PASSAGE TO READ:

--- start ---

3.3 Dielectric properties

Dielectric properties of CBS samples with various Al2O3 content sintered at 800–850 °C for 30 min are shown in Fig. 6. The changed trends of dielectric constants of specimens agree with the trends of their densities in Fig. 3. The dielectric constant of the sample sintered at 800 °C first increased, reached the maximum value at 3 wt%, and then decreased with increasing Al2O3 content. However, the dielectric constant of the sample sintered at 850 °C shows a little different changing tendency. The sample with 5 wt% Al2O3 has a lower dielectric constant than the one with 7 wt% Al2O3, which is caused by its lower density. It is concluded that the porosities play decisive role in the variations of dielectric constants in specimens with relative low densities. With the addition of Al2O3 increasing, the dielectric loss of samples sintered at 850 °C increases firstly and then decreases. However, the dielectric loss of samples sintered at 800 °C increases with the rising of addition, except the one with 5 wt% Al2O3. Pure CBS sample sintered at 800 °C for 30 min have lower dielectric loss. Overall, the addition of Al2O3 would cause the dielectric loss to increase. Many factors are believed to affect the dielectric loss and these factors can be divided into two categories: the intrinsic loss and the extrinsic loss. Intrinsic losses are mainly caused by lattice vibration modes while extrinsic losses are dominated by second phases, oxygen vacancies, grain sizes and densification or porosity [14]. In this study, it can be concluded that the dielectric properties of the samples in this study are mainly affected by [AlO3]3− stretching vibrations.

--- end ---

DATASET CONTENT:
--- start ---

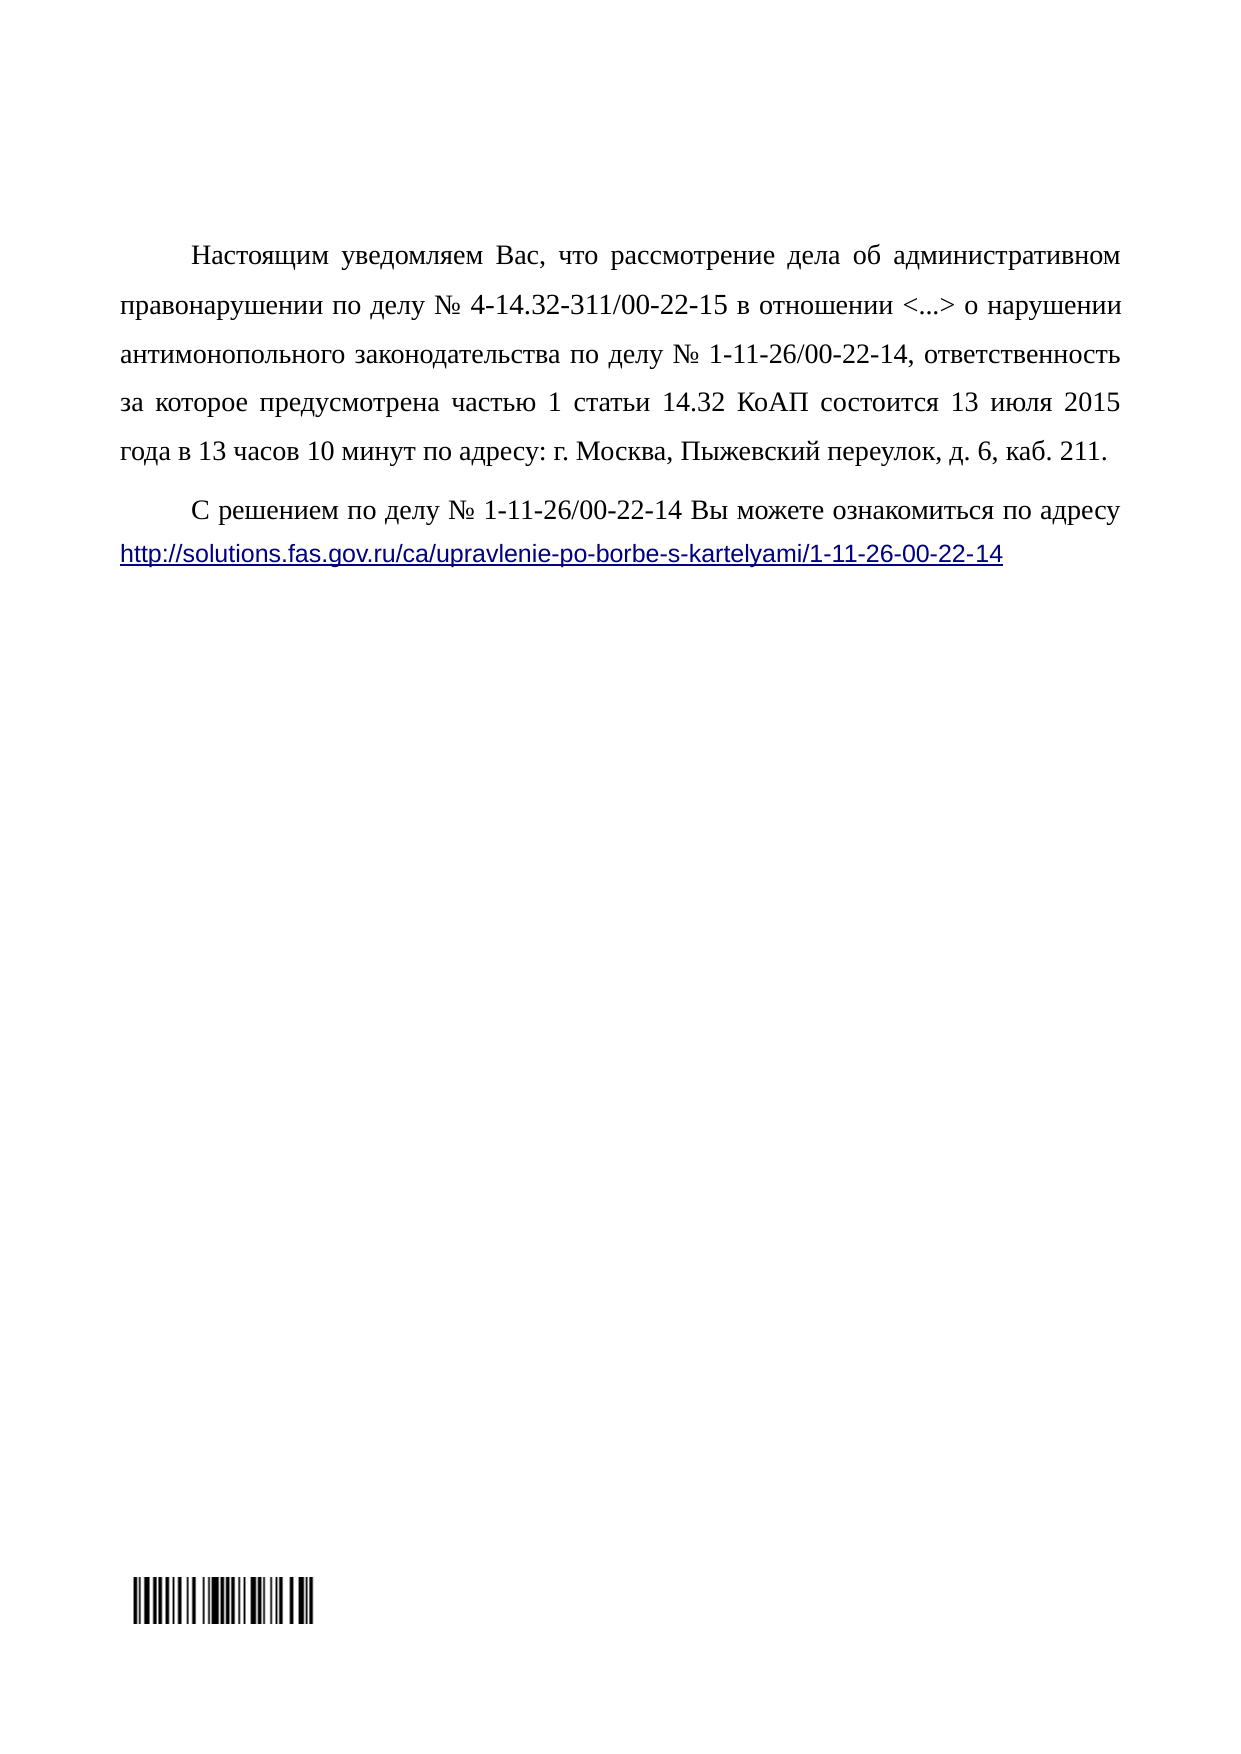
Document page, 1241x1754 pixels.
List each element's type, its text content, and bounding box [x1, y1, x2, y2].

--- end ---

TASKS TO CARRY OUT:
1) Using the passage on dielectric properties, decide whether each statement agrees with it. Answer yes or no for each, and quote the words from the passage that settle it.
(a) For the samples sintered at 800 °C, the dielectric constant peaked at 3 wt% Al2O3.
(b) Among the samples sintered at 850 °C, the one with 5 wt% Al2O3 has a higher dielectric constant than the one with 7 wt% Al2O3.
(c) Extrinsic losses are mainly caused by lattice vibration modes.
2) According to the passage on dielectric properties, what two categories are the factors affecting dielectric loss divided into?

THE REPLIES:
1)
(a) Yes: "reached the maximum value at 3 wt%"
(b) No: "The sample with 5 wt% Al2O3 has a lower dielectric constant than the one with 7 wt% Al2O3"
(c) No: "Intrinsic losses are mainly caused by lattice vibration modes while extrinsic losses are dominated by second phases, oxygen vacancies, grain sizes and densification or porosity"

2) The intrinsic loss and the extrinsic loss.